Suggested Reading Order

For newcomers, we recommend the following sequence:

  1. Tensor Operations -- understand the data structure everything else manipulates.
  2. Memory Management -- learn Zig's ownership and allocation model.
  3. Memory-Mapped I/O -- see how large files get into the address space.
  4. GGUF Binary Format -- parse actual model files.
  5. BLAS Integration -- accelerate the critical matrix multiply.
  6. CPU Threading & NUMA -- parallelise across cores.

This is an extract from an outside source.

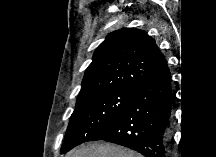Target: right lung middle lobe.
Wrapping results in <instances>:
<instances>
[{"label":"right lung middle lobe","instance_id":"dd1d6c3e","mask_svg":"<svg viewBox=\"0 0 216 157\" xmlns=\"http://www.w3.org/2000/svg\"><path fill=\"white\" fill-rule=\"evenodd\" d=\"M133 88L121 87L92 93L77 99L61 148L64 154L75 146L92 141L123 112Z\"/></svg>","mask_w":216,"mask_h":157}]
</instances>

Each page is self-contained but forward-references are noted with links.


Key Design Decisions

Why Zig for LLM Inference?

Zig provides three properties that are unusually well-suited to this domain:

  1. Explicit allocators -- every allocation site declares which allocator it uses, enabling arena allocation for activations and page-locked allocation for weights.
  2. Comptime generics -- Tensor(T) is monomorphized at compile time, eliminating virtual dispatch overhead in the inner loop.
  3. C ABI compatibility -- calling into OpenBLAS or MKL requires no binding generator; Zig can @cImport the CBLAS header directly.

References


  1. Vaswani, A. et al. "Attention Is All You Need." NeurIPS, 2017. 

  2. Touvron, H. et al. "LLaMA: Open and Efficient Foundation Language Models." arXiv:2302.13971, 2023. 

  3. Gerganov, G. "GGML -- Tensor Library for Machine Learning." GitHub, 2023.